Quand, du fond de sa prison de Port-Cartier, le délinquant dangereux Nick Paccione se délectait des récits de viols et de meurtres qu'il échangeait avec le tueur en série Angelo Colalillo et l'agente de probation Marlène Chalfoun, il ne savait plus vraiment distinguer la réalité de la fiction.

«Aussi malade que cela pouvait être, pour la majeure partie, c'était juste de la fiction. Mais avec le temps, la ligne entre la réalité et les fantasmes est devenue si embrouillée que même moi, je ne savais plus ce qui était vrai. J'essayais de convaincre Marlène qu'Angelo faisait ces choses, et j'essayais de convaincre Angelo que Marlène était capable de faire ces choses. Mais dans le fond, je ne pensais pas réellement que ces actes indicibles étaient commis, en particulier les meurtres.»

C'est, en résumé, ce que Nick Paccione a expliqué la semaine dernière, lors des plaidoiries sur la peine à lui imposer, devant le juge Pierre Labelle. En 2010, Paccione a plaidé coupable à des accusations d'avoir incité le tueur en série Colalillo à poursuivre ses crimes, dans une sinistre correspondance avec lui, entre mai et septembre 2002. La semaine dernière, Paccione a aussi plaidé coupable à une accusation d'avoir, lors de l'un de ses brefs séjours à la prison de Rivière-des-Prairies, en 2007, écrit des obscénités et des menaces sur le mur d'une cellule. Il doit maintenant recevoir sa peine pour ces deux affaires.

Paccione est le dernier membre du trio à être jugé. Dans son cas, rien ne pressait puisque, avec l'étiquette de délinquant dangereux qu'il porte depuis l'an 2000, il purge une peine sans limite de temps.

Jugés un à la fois

Quand l'affaire des lettres a éclaté au grand jour, en 2002, les autorités avaient décidé de juger d'abord Marlène Chalfoun, agente de probation de la cour municipale, qui avait entretenu pendant des années une correspondance à connotation sexuelle et sadomasochiste avec le criminel Paccione lorsqu'il était en prison. Au fil des lettres, à l'été 2002, Paccione a mis Mme Chalfoun en contact avec Colalillo, un ex-compagnon de détention avec qui lui-même correspondait. Mais voilà, Colalillo, qui était en liberté, agressait et tuait pour vrai, lui. Les deux hommes se réjouissaient à l'idée d'avoir une femme avec eux pour attirer les «agneaux.» Selon ses récits, Mme Chalfoun semblait sur la même longueur d'onde.

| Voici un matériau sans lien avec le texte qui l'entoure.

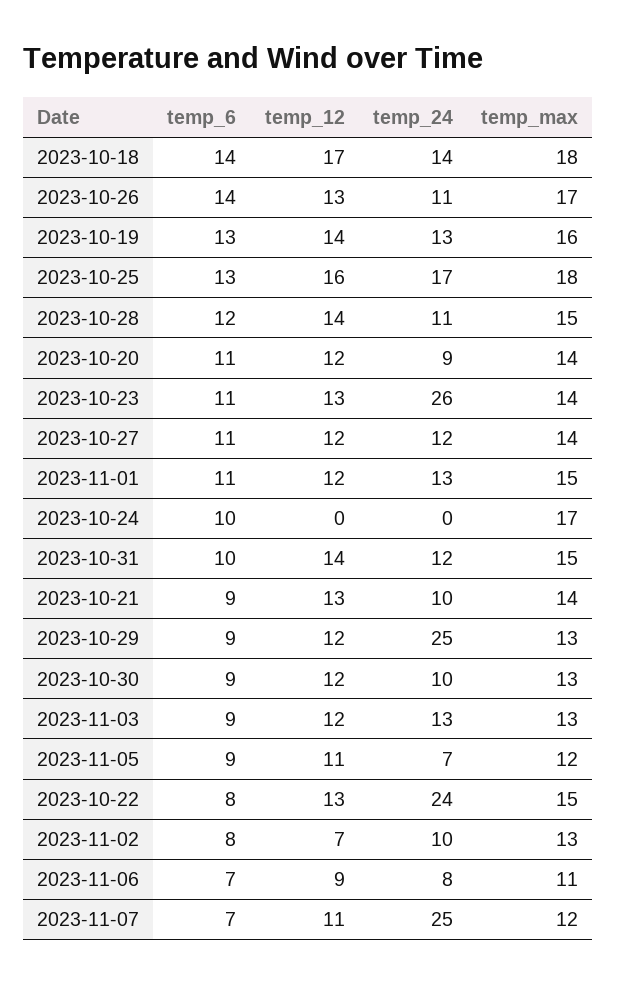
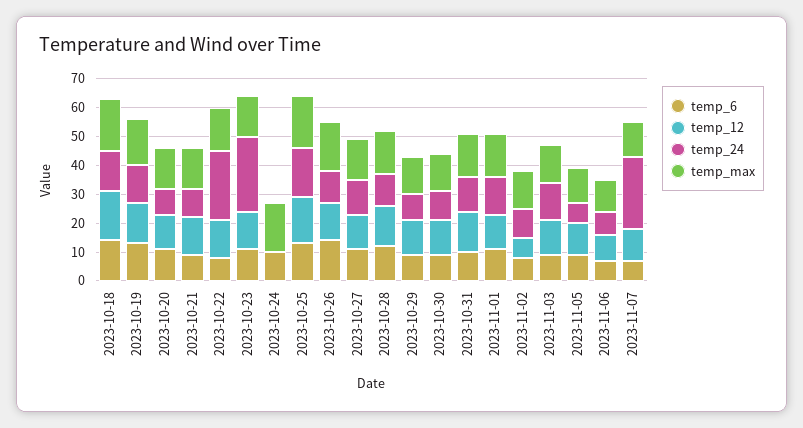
temp_24, 2023-10-29: 25 -> 10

Mme Chalfoun a rencontré le tueur Colalillo à deux reprises, en 2002. La dernière fois, en octobre, il était filé par la police et tous deux ont été arrêtés. Accusée d'avoir incité Colalillo à agresser une femme de sa connaissance, Marlène Chalfoun a été acquittée au terme de son procès, en 2003, après avoir réussi à convaincre le tribunal que, dans son cas, ses lettres ne décrivaient que des fantasmes.

Angelo Colalillo, lui, s'est suicidé en prison en janvier 2006, deux jours avant le début de son procès. Il allait être jugé pour les meurtres de deux adolescentes et d'une jeune femme. On lui imputait aussi une tentative de meurtre sur une étudiante, commise en septembre 2002, et un enlèvement avec agression sexuelle sur une autre, en juillet de la même année.

Dix ans après la mise au jour de cette renversante affaire, il reste le cas de Paccione à régler. Même s'il est en prison pour une période indéterminée, son dossier est révisé régulièrement, et sa libération, bien que peu probable, est toujours possible. Le ministère public trouvait que, pour donner un portrait le plus complet possible à la Commission des libérations conditionnelles, il était important que les actes criminels qu'il avait commis pendant sa détention soient judiciarisés.

Le procureur de la Couronne Louis Bouthillier n'a pas proposé de peine précise. Selon lui, Paccione savait très bien qu'il s'adressait à un homme très dangereux quand il lui écrivait.

Me Loris Cavaliere a insisté pour sa part sur la transparence de son client, sur ses progrès et sur le fait qu'il veut régler ses problèmes.

À moins d'imprévu, le juge Labelle rendra sa décision le 21 septembre.